Rationale: CD38 is a target for the therapy of multiple myeloma (MM) with monoclonal antibodies such as daratumumab and isatuximab. Since MM patients exhibit a high rate of relapse, the development of new biologics targeting alternative CD38 epitopes is desirable. The discovery of single-domain antibodies (nanobodies) has opened the way for a new generation of antitumor therapeutics. We report the generation of nanobody-based humanized IgG1 heavy chain antibodies (hcAbs) with a high specificity and affinity that recognize three different and non-overlapping epitopes of CD38 and compare their cytotoxicity against CD38-expressing hematological cancer cells in vitro, ex vivo and in vivo.

Methods: We generated three humanized hcAbs (WF211-hcAb, MU1067-hcAb, JK36-hcAb) that recognize three different non-overlapping epitopes (E1, E2, E3) of CD38 by fusion of llama-derived nanobodies to the hinge- and Fc-domains of human IgG1. WF211-hcAb shares the binding epitope E1 with daratumumab. We compared the capacity of these CD38-specific hcAbs and daratumumab to induce CDC and ADCC in CD38-expressing tumor cell lines in vitro and in patient MM cells ex vivo as well as effects on xenograft tumor growth and survival in vivo.
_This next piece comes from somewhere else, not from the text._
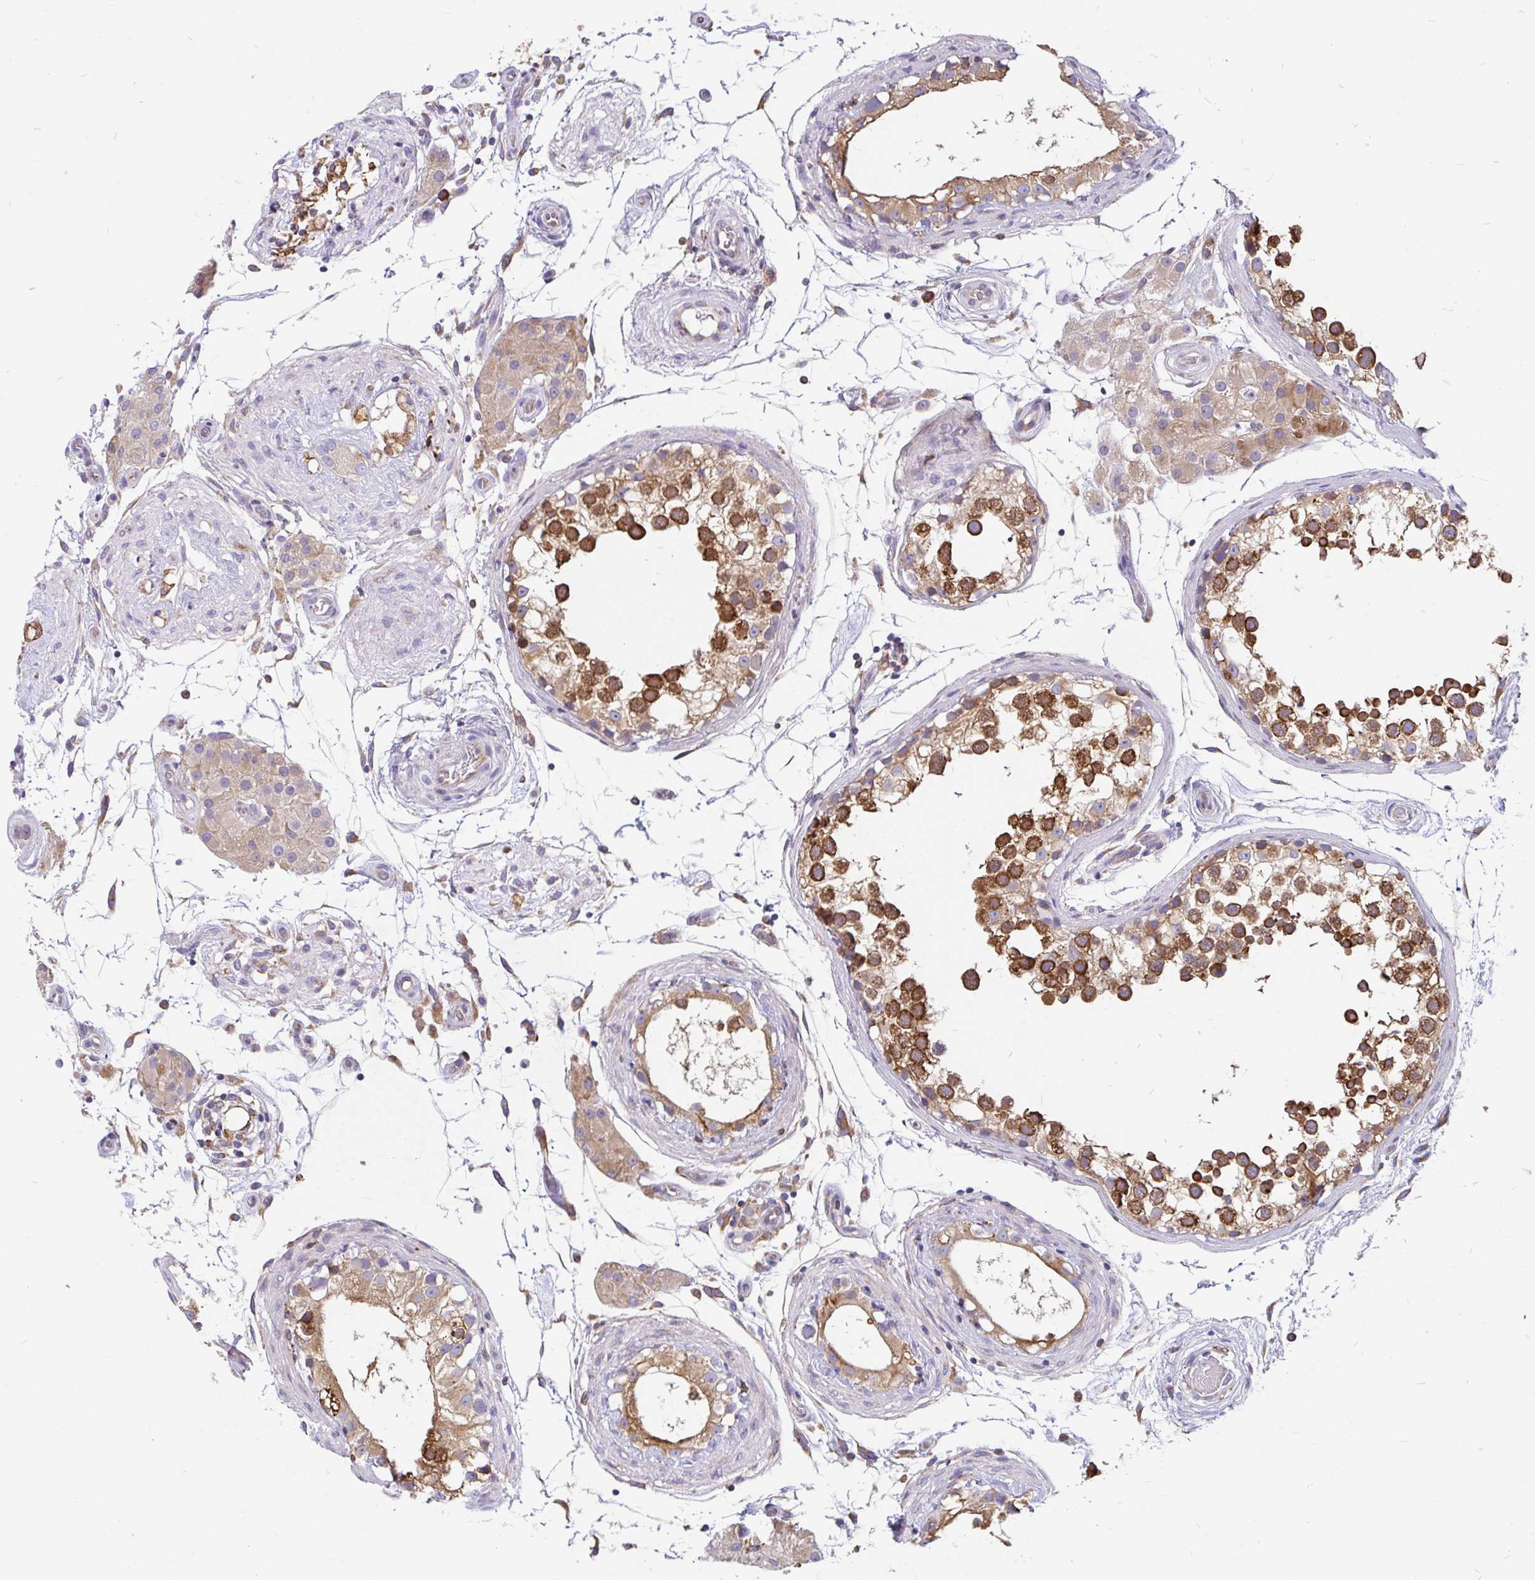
{"staining": {"intensity": "moderate", "quantity": ">75%", "location": "cytoplasmic/membranous"}, "tissue": "testis", "cell_type": "Cells in seminiferous ducts", "image_type": "normal", "snomed": [{"axis": "morphology", "description": "Normal tissue, NOS"}, {"axis": "morphology", "description": "Seminoma, NOS"}, {"axis": "topography", "description": "Testis"}], "caption": "A brown stain shows moderate cytoplasmic/membranous staining of a protein in cells in seminiferous ducts of normal human testis. (brown staining indicates protein expression, while blue staining denotes nuclei).", "gene": "EML5", "patient": {"sex": "male", "age": 65}}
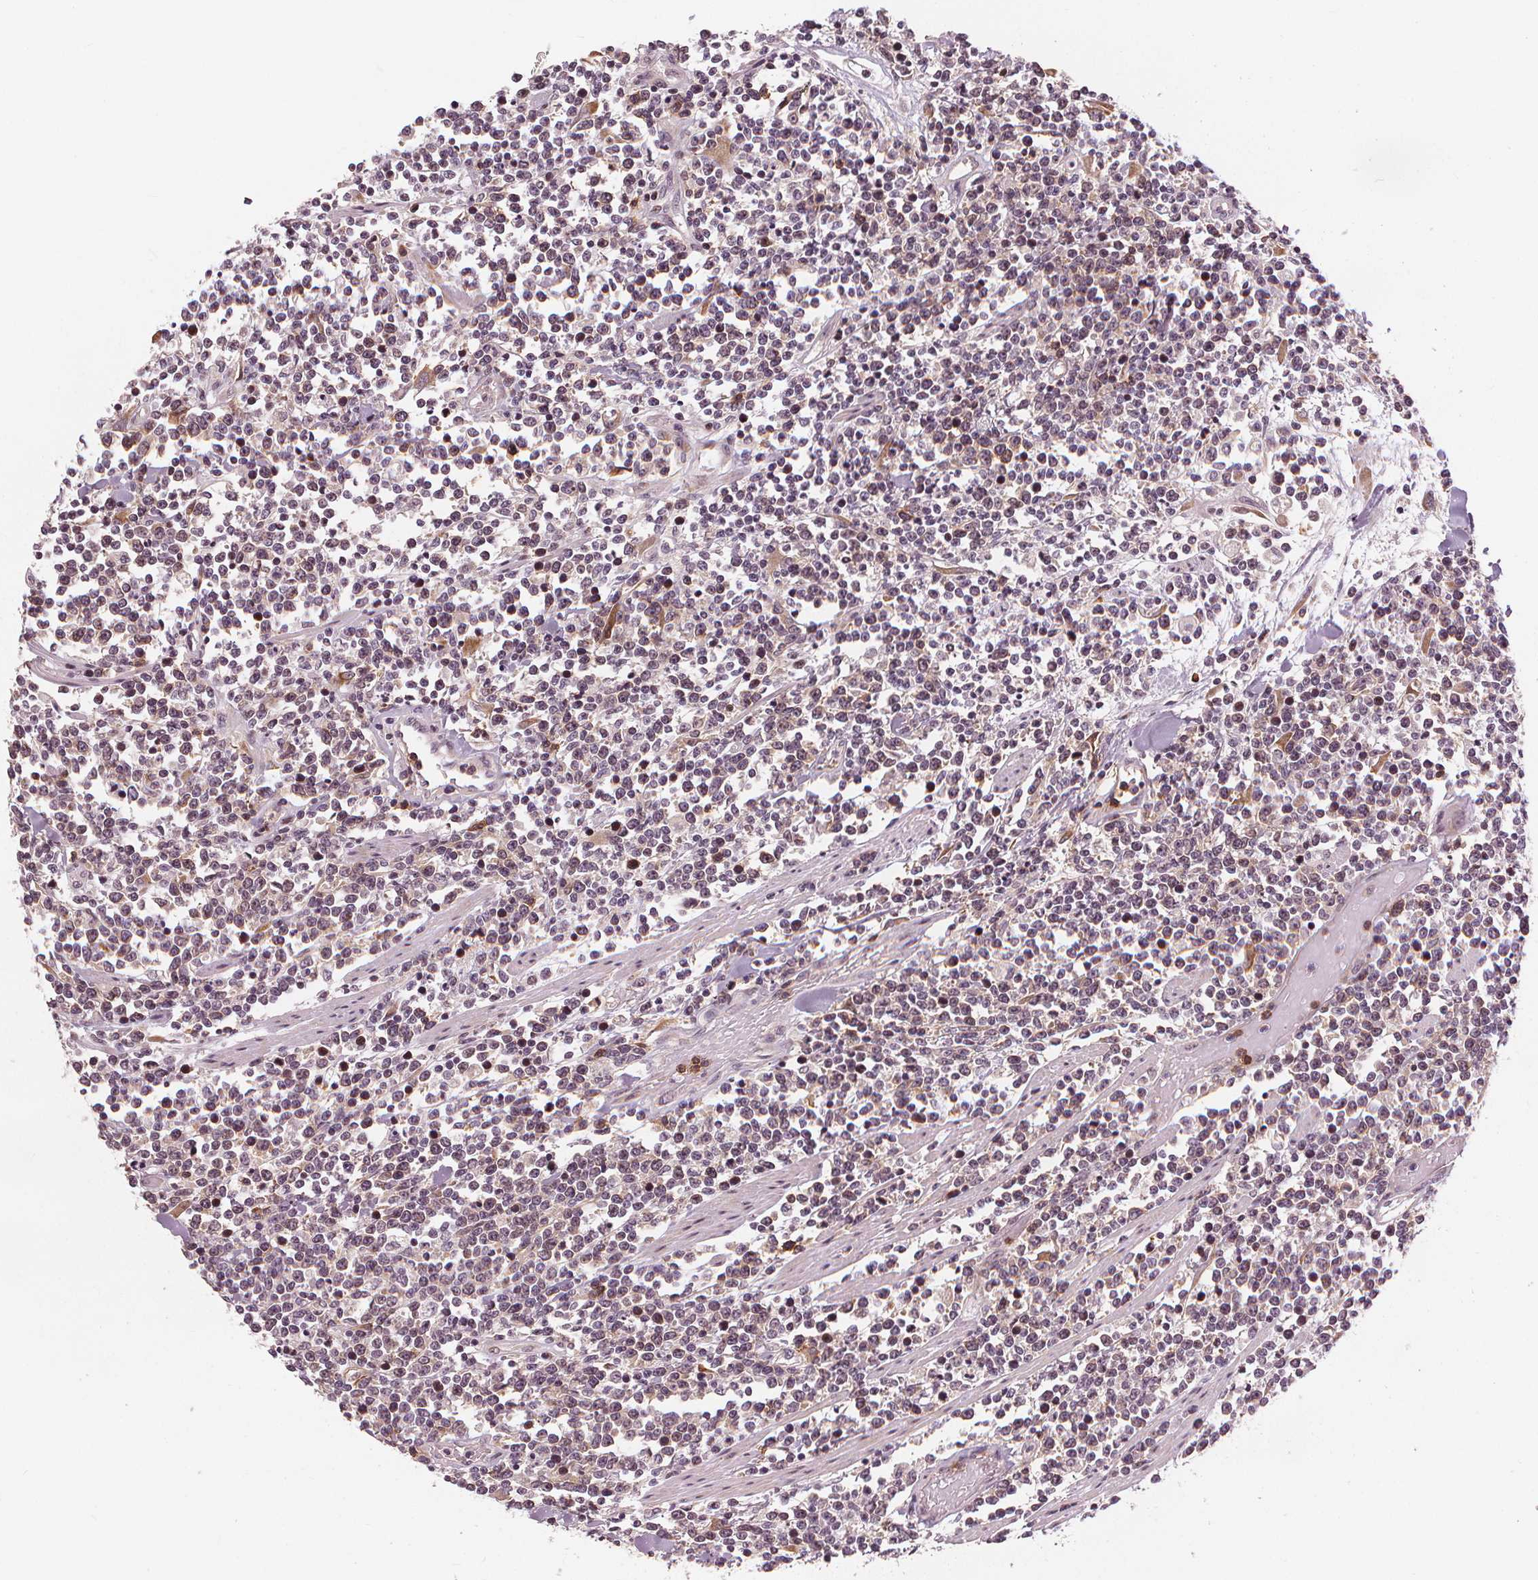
{"staining": {"intensity": "negative", "quantity": "none", "location": "none"}, "tissue": "lymphoma", "cell_type": "Tumor cells", "image_type": "cancer", "snomed": [{"axis": "morphology", "description": "Malignant lymphoma, non-Hodgkin's type, High grade"}, {"axis": "topography", "description": "Colon"}], "caption": "Immunohistochemistry (IHC) of human lymphoma shows no expression in tumor cells.", "gene": "SLC34A1", "patient": {"sex": "male", "age": 82}}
Results: CD38-specific heavy chain antibodies (WF211-hcAb, MU1067-hcAb, JK36-hcAb) potently induced antibody-dependent cellular cytotoxicity (ADCC) in CD38-expressing tumor cell lines and in primary patient MM cells, but only little if any complement-dependent cytotoxicity (CDC). In vivo, CD38-specific heavy chain antibodies significantly reduced the growth of systemic lymphomas and prolonged survival of tumor bearing SCID mice.
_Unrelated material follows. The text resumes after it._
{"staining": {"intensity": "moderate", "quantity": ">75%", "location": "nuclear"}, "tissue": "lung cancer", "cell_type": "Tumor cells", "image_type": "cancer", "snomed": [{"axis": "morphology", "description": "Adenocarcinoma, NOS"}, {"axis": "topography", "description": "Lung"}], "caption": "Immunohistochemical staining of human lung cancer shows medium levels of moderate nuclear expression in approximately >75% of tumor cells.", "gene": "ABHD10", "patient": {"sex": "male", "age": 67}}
Conclusions: CD38-specific nanobody-based humanized IgG1 heavy chain antibodies mediate cytotoxicity against CD38-expressing hematological cancer cells in vitro, ex vivo and in vivo. These promising results of our study indicate that CD38-specific hcAbs warrant further clinical development as therapeutics for multiple myeloma and other hematological malignancies.